Finally, if we undertake to discharge some affairs, it must be from necessity and not by inclination, which prompts St. Gregory[10] to say: We can sometimes through compassion tolerate the acceptance of earthly tasks, but we should never look for them by choice.

XLII. The Preacher Giving Counsel

This subject has an eminently practical character since it frequently happens that preachers are sought for counsel. Thus we see in St. Luke[11] crowds of people, publicans and soldiers, coming to St. John the Baptist in the desert asking: “What must we do?” St. Matthew shows us also a young man approaching Our Lord Jesus Christ and asking Him: “Good Master, what good works shall I do to have eternal life?” (Matt. 19:16.) Finally, after St. Peter’s preaching, “On hearing this they were pierced to the heart and said to Peter and to the rest of the Apostles, ‘Brethren, what shall we do?’” (Acts 2:37.)

But it must be observed that among all those who came to Our Lord to interrogate Him, there were some who did not do this with a good intention, but rather to test Him; for example, the Pharisees, of whom it was said: “There came to him some Pharisees, testing him, and saying, ‘is it lawful for a man to put his wife away for any cause?’” (Matt. 19:3) and in another circumstance: “Is it lawful to give tribute to Caesar, or not?” (Matt. 22:17.) St. Luke tells also, “A certain lawyer got up to test him, saying, ‘Master, what must I do to gain eternal life?’” (Luke 10:25) Fact to face with such people Our Lord keeps a discreet reserve, and knowing their cunning, He answers them with prudence, as we see in the pages of the Gospels which we have just recalled. Thus, He gave to preachers of all times an example to which they can conform.

Some of the faithful seek counsel on matters of temporal interests, and we should not refuse them when charity demands it; thus we see the example of Joseph advising Pharaoh to gather the fruits of the earth in the time of plenty, for the common good of his people (Gen. 41). Others, such as the sick, ask advice about their health; and again we should advise them when we know what will do them good. Thus, St. Paul counseled Timothy, “Use a little wine for thy stomach’s sake and they frequent infirmities” (I Tim. 5:23).

And what is better, others ask counsel about the things of the soul and their salvation; preachers should respond promptly and eagerly to these, for advice of this sort, according to as it is good or bad, will lead to salvation or damnation.

Indeed, it sometimes happens that in a very grave matter disastrous advice will be given. This happens sometimes through lack of knowledge; and so it is necessary to consult learned men, and not the foolish whose ignorance leads into error. “Advise not with fools” (Ecclus. 8:20), says Ecclesiasticus.

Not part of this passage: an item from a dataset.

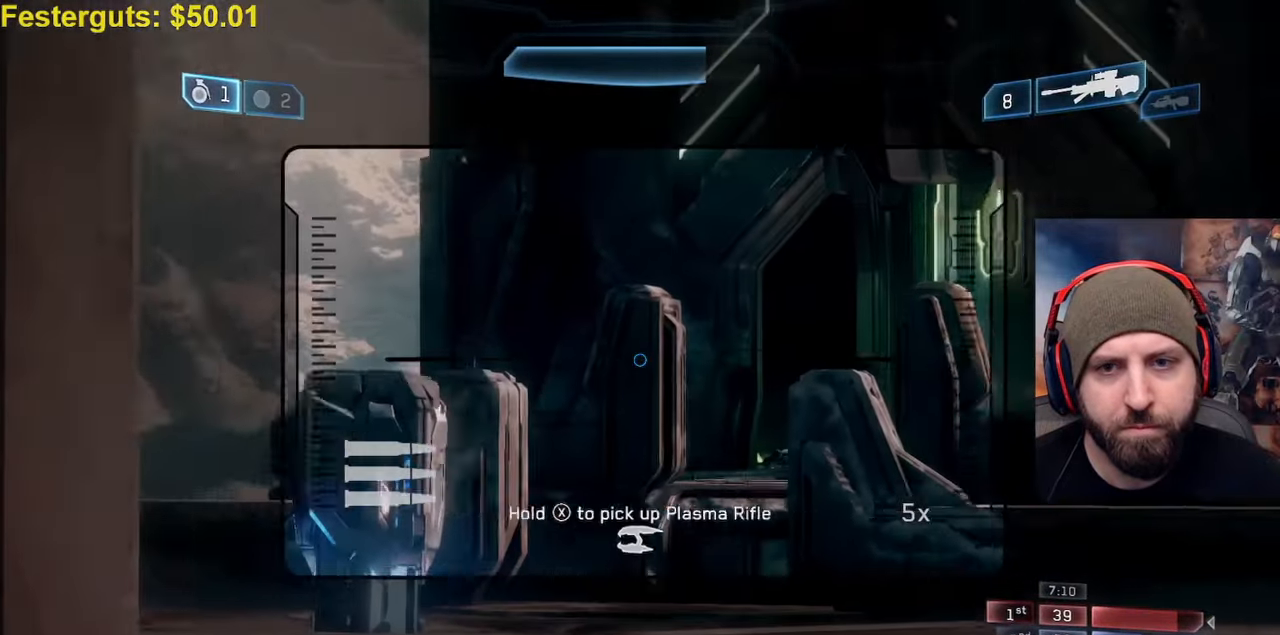
{"dt_ms": 500, "buttons": ["R2"], "left_stick": "down-right", "right_stick": "left", "events": [[17, "right_stick", "up"], [50, "left_stick", "down-right"], [100, "right_stick", "center"], [183, "left_stick", "center"], [217, "right_stick", "left"], [483, "R2", "down"], [483, "left_stick", "down-right"]]}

At other times, the evil is done through pusillanimity; for there are some who do not dare speak the truth to princes, unlike John the Baptist, who fearlessly said to Herod: “It is not lawful for thee to have thy brother’s wife” (Mark 6:18).

At other times, harm is done because of flattery; for there are some preachers who wish only to please, and in cases where restitution is called for, and in other equally g rave matters, the give only advice that will be acceptable. They imitate the wicked prophets whom Ezechiel cursed: “Woe to them the sew cushions under every elbow; and make pillows for the head of persons of every age to catch souls” (Ezech. 13:18). For according to the commentaries, we should understand these words as referring to those who flatter sinners in their evil ways. Indeed, sinners tricked by these flatteries remain undisturbed in their sins, as though resting willingly on soft pillows or cushions.

Again, the harm results from false pity, as in the case of those who are moved by pity for the state of the unhappy, and reassure them saying they are not obliged to sell in order to restore what they owe, or something similar; while Exodus says on the contrary: “Neither shalt thou favor a poor man in judgment” (Exod 23:3).

At another time, greed will cause the preacher to give bad advice, causing great harm. For instance, there are certain priests who advise to use for the celebration of Masses or for anniversaries or other similar works, what should paid back in restitution, and so this money falls into their hands. It is of these that Ezechiel said: “They violated me among my people, for a handful of barley, and a piece of bread, to kill souls which should not die and to save souls alive which should not live, telling lies to my people that believe lies” (Ezech. 13:19).

In other cases, the bad advice is given to win the favor of men, as with those who love to have it said that in the confessional their counsel if good; and so by this means they attract to it great crowds. Thus did Absalom who in order to attract the people assured all who came to submit to his judgment that their case was good (II Kings 15).

Advice of this nature causes a great many evils. One of them is the error into which those who receive it fall; for they depend upon the advice and are deceived, and yet their mistake does not excuse them for: “a mischievous counsel shall be rolled back upon the author” (Ecclus 27:30); and again, all should “beware of a counselor” (Ecclus. 37:9).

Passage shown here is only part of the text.